Auch ein zu einer Uhr umgebautes Kruzifix ist alles andere als neu. Ich erinnere mich an eine Uhrensammlung in einem Kloster, durch die mich ein junger Mönch geführt hat. Die größte der Uhren zeigte nicht nur die Zeit an, sondern auch den Gang der Planeten, die Mondphasen, die Wochentage, die Jahre. Die vor langer Zeit aus der Schweiz vertriebenen Mönche hätten diese Uhr mitgebracht, obwohl ihnen damals nur zugestanden worden sei, soviel mitzunehmen, wie sie tragen könnten. Sie hätten den schweren Uhrkasten in seine Einzelteile zerlegt und später wieder zusammengebaut. Als ob sie an die Mechanik ihres Tagesablaufes und Lebens erinnert werden müssten. Bei wieder einer anderen Uhr war in einem Glaskasten über dem Ziffernblatt Christus am Kreuz zu sehen, darunter Maria, tief in Schmerz versunken. Hätte mich der junge Mönch nicht darauf hingewiesen, ich hätte gar nicht bemerkt, dass der Kopf des Gekreuzigten sich langsam hob, um dann bei jeder vollen Minute wieder auf die Brust zu fallen. Wohl sollte mit dieser Uhr, und zwar in jeder Minute, daran erinnert werden, dass Christus am Kreuz gestorben ist. Vielleicht sollte sie aber auch daran denken lassen, dass es den Tod nicht gibt, sondern nur ewige Qual, wie sie jene zu leiden haben, die im Hades nach den Früchten greifen oder das Wasser mit der Hand zu fassen suchen. Aber dieses schaurige Sterben, seit mehr als zweihundert Jahren maschinenhaft fortgesetzt, schien in diesem Kloster nur noch der Unterhaltung zu dienen. Wo liegt der Unterschied zwischen dieser Uhr und jener, die in der Spitalskirche zu sehen war? Die erstere war einmal Teil spirituellen Lebens, letztere fällt ganz klar aus solchen Bezügen, was allein schon dadurch deutlich wird, dass wir es mit einem in doppeltem Sinn zerstörten Corpus zu tun haben. Er ist nicht nur brachial zerlegt, sondern auch seiner ursprünglichen Bedeutung beraubt.

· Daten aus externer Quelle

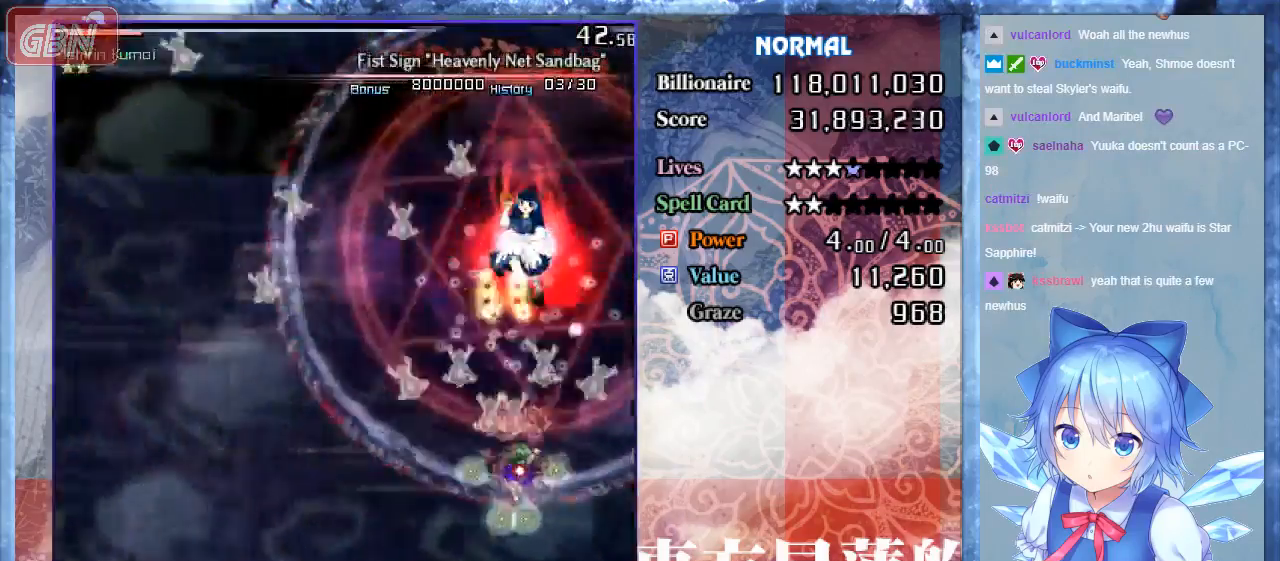
{"buttons": ["A", "B", "DPAD_DOWN"], "events": [[67, "DPAD_DOWN", "down"], [67, "DPAD_RIGHT", "up"], [133, "DPAD_DOWN", "up"], [467, "DPAD_DOWN", "down"]]}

Aber einer solchen Irritation wären zahllose unwissentlich in blasphemischem Gebrauch stehende Kruzifixe entgegenzusetzen. Da sind die Wände einer Gaststube dicht an dicht mit Jagdtrophäen drapiert. In einer der Ecken hängt neben einem Kapitalhirsch ein großes Kruzifix. Jahreszeitlich wird dieses unterschiedlich geschmückt, in der Weihnachtszeit ist es mit Strohsternen behangen, in der Osterzeit mit bemalten Ostereiern, während des Faschings ranken sich Papiergirlanden um den Corpus. Wohl kaum einer der Gäste dürfte sich daran stören. Auffallen würde es, schmückte man den Kapitalhirsch auf ähnliche Weise. Das Kruzifix im Hergottswinkel ist zu einem Dekorationsstück, zu einem Relikt der Vergangenheit geworden. In der gegenüberliegenden Post prangt an der Wand hinter dem Schalter ein großer gelber logoartiger Strichcode. Daneben hängt ein Kruzifix. Das Ganze wird von zwei Kameras gerahmt, die auf den Schalterbereich, also auf die Kunden, gerichtet sind. Erst wenn man diese Wand in einer Kirche installieren würde, fiele die Blasphemie auf. Zwei Heilsversprechen, die nicht unversöhnlicher sein könnten. Übrigens stünde der Strichcode, nicht viel anders als Erjautz Jesus-Uhr, für exakte Vermessung.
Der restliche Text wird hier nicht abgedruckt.